## Activity
Output each line of the listing exactly, though pictures are not to appear.

+ + + +

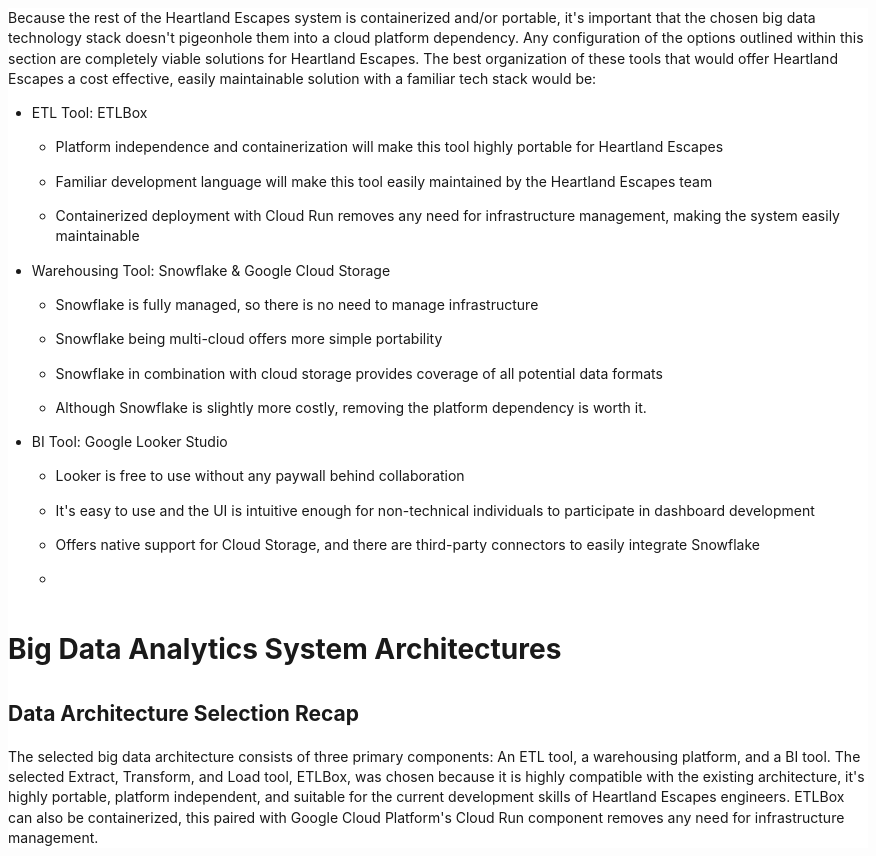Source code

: Because the rest of the Heartland Escapes system is containerized and/or
portable, it's important that the chosen big data technology stack
doesn't pigeonhole them into a cloud platform dependency. Any
configuration of the options outlined within this section are completely
viable solutions for Heartland Escapes. The best organization of these
tools that would offer Heartland Escapes a cost effective, easily
maintainable solution with a familiar tech stack would be:

-   ETL Tool: ETLBox

    -   Platform independence and containerization will make this tool
        highly portable for Heartland Escapes

    -   Familiar development language will make this tool easily
        maintained by the Heartland Escapes team

    -   Containerized deployment with Cloud Run removes any need for
        infrastructure management, making the system easily maintainable

-   Warehousing Tool: Snowflake & Google Cloud Storage

    -   Snowflake is fully managed, so there is no need to manage
        infrastructure

    -   Snowflake being multi-cloud offers more simple portability

    -   Snowflake in combination with cloud storage provides coverage of
        all potential data formats

    -   Although Snowflake is slightly more costly, removing the
        platform dependency is worth it.

-   BI Tool: Google Looker Studio

    -   Looker is free to use without any paywall behind collaboration

    -   It's easy to use and the UI is intuitive enough for
        non-technical individuals to participate in dashboard
        development

    -   Offers native support for Cloud Storage, and there are
        third-party connectors to easily integrate Snowflake

    -   

# Big Data Analytics System Architectures

## Data Architecture Selection Recap

The selected big data architecture consists of three primary components:
An ETL tool, a warehousing platform, and a BI tool. The selected
Extract, Transform, and Load tool, ETLBox, was chosen because it is
highly compatible with the existing architecture, it's highly portable,
platform independent, and suitable for the current development skills of
Heartland Escapes engineers. ETLBox can also be containerized, this
paired with Google Cloud Platform's Cloud Run component removes any need
for infrastructure management.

+ + + +

## Result
Source code

: Because the rest of the Heartland Escapes system is containerized and/or
portable, it's important that the chosen big data technology stack
doesn't pigeonhole them into a cloud platform dependency. Any
configuration of the options outlined within this section are completely
viable solutions for Heartland Escapes. The best organization of these
tools that would offer Heartland Escapes a cost effective, easily
maintainable solution with a familiar tech stack would be:

-   ETL Tool: ETLBox

    -   Platform independence and containerization will make this tool
        highly portable for Heartland Escapes

    -   Familiar development language will make this tool easily
        maintained by the Heartland Escapes team

    -   Containerized deployment with Cloud Run removes any need for
        infrastructure management, making the system easily maintainable

-   Warehousing Tool: Snowflake & Google Cloud Storage

    -   Snowflake is fully managed, so there is no need to manage
        infrastructure

    -   Snowflake being multi-cloud offers more simple portability

    -   Snowflake in combination with cloud storage provides coverage of
        all potential data formats

    -   Although Snowflake is slightly more costly, removing the
        platform dependency is worth it.

-   BI Tool: Google Looker Studio

    -   Looker is free to use without any paywall behind collaboration

    -   It's easy to use and the UI is intuitive enough for
        non-technical individuals to participate in dashboard
        development

    -   Offers native support for Cloud Storage, and there are
        third-party connectors to easily integrate Snowflake

    -   

# Big Data Analytics System Architectures

## Data Architecture Selection Recap

The selected big data architecture consists of three primary components:
An ETL tool, a warehousing platform, and a BI tool. The selected
Extract, Transform, and Load tool, ETLBox, was chosen because it is
highly compatible with the existing architecture, it's highly portable,
platform independent, and suitable for the current development skills of
Heartland Escapes engineers. ETLBox can also be containerized, this
paired with Google Cloud Platform's Cloud Run component removes any need
for infrastructure management.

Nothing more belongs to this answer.